Is playing experience overrated?

Posted by ESPN.com's Tim Griffin

One thing that my readers will learn is that I absolutely love statistics and rankings. And while the nature of football doesn't lend itself to detailed numbers-crunching study like baseball or even basketball, I'll still let you know about something if I think it's intriguing.

That's why I like the chart that football guru Phil Steele came up with where he broke down team experience rankings in his most recent yearbook.

Steele has developed a scale that gives the most benefit to a team with seniors in the starting lineup or the two-deep, and also accounts for juniors, sophomores and freshman players in the roster.

His system gives a team 3 points for every senior starter, 2 1/2 points for a senior in the two deep, 2 points for junior starters, 1 1/2 points for juniors in the two deep, 1 point for a sophomore starter and 1/2 point for a sophomore in the two deep. He then subtracted 1 point for every freshman starter and 1/2 point for every freshman listed in the two deep.

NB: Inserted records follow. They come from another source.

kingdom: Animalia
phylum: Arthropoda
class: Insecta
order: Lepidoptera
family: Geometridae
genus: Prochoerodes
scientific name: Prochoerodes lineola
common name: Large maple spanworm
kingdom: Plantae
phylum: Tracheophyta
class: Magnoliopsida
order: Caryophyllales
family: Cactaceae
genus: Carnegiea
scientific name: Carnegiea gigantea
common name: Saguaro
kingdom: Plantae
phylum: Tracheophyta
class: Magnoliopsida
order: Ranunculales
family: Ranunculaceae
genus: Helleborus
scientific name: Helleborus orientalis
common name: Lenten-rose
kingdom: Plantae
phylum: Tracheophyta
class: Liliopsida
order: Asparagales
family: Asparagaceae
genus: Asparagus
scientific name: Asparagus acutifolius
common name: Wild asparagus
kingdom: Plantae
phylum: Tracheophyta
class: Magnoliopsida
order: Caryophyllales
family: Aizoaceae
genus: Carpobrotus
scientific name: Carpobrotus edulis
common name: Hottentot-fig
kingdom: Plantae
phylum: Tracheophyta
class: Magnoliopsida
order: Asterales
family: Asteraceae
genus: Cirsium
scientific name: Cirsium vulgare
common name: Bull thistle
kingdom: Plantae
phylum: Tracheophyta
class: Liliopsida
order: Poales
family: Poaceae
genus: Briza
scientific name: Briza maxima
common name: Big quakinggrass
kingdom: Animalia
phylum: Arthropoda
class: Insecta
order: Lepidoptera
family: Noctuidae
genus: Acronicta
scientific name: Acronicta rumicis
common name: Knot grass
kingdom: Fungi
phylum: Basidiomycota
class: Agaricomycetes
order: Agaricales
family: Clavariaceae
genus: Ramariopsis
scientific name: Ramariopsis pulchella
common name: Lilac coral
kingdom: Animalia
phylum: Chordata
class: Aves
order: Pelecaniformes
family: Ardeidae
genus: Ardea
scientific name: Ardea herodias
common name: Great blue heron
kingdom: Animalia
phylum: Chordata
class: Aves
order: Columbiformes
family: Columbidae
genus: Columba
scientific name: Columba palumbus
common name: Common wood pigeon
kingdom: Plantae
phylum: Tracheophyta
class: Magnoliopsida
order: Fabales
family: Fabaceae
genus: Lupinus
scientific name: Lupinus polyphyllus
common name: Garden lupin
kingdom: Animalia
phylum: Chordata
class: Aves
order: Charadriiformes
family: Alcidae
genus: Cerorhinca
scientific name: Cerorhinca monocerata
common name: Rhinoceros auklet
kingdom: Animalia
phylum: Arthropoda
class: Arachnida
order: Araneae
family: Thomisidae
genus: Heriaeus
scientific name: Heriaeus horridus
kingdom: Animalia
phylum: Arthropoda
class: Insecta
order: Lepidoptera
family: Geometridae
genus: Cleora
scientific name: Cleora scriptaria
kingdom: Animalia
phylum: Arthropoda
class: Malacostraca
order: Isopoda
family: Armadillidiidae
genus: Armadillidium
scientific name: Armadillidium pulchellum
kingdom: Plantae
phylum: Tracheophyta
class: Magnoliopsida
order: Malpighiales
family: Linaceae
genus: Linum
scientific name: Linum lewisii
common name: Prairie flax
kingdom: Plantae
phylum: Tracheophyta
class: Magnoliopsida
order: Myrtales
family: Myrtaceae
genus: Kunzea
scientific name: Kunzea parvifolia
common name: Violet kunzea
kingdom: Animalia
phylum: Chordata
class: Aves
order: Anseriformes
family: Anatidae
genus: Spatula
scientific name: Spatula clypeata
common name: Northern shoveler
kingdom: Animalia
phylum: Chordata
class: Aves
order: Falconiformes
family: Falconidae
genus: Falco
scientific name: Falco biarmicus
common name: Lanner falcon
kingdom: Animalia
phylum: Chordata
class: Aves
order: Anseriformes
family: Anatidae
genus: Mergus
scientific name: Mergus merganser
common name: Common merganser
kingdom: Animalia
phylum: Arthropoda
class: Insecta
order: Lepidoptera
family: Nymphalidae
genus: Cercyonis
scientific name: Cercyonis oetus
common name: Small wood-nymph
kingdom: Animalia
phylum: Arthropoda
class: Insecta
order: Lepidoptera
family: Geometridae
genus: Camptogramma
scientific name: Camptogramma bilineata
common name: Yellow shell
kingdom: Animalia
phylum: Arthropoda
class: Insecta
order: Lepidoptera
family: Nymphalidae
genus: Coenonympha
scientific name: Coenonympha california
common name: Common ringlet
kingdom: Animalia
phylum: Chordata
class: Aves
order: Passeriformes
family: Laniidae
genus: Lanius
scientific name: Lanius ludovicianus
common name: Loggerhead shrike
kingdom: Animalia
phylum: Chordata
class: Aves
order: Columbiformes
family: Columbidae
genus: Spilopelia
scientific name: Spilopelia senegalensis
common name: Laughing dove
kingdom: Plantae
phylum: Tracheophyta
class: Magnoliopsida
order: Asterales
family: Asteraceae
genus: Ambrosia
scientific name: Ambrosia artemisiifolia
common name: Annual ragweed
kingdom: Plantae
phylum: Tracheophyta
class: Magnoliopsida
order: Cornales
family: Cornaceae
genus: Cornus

Here are his rankings for Big 12 teams, ranked in terms of the conference and national rankings.

It's interesting that the most experienced teams in Steele's study were Navy and Army, followed by Memphis, Troy and Hawaii.

The five teams at the bottom are Florida, Texas, Colorado, Boise State and Washington. If I was a gambling man, I'd bet there were more bowl teams among the bottom five at the end of the season than from the top five.

It leads me to believe that experience is overrated. Kansas State and Iowa State will field more experienced teams, but they still likely will be two of the three worst Big 12 teams this season. And Texas and Colorado's young players might be better than most of their older ones. Look for the Buffaloes to get a huge boost from Darrell Scott at tailback and Texas to also get a shot in the arm from a multitude of strong, young players.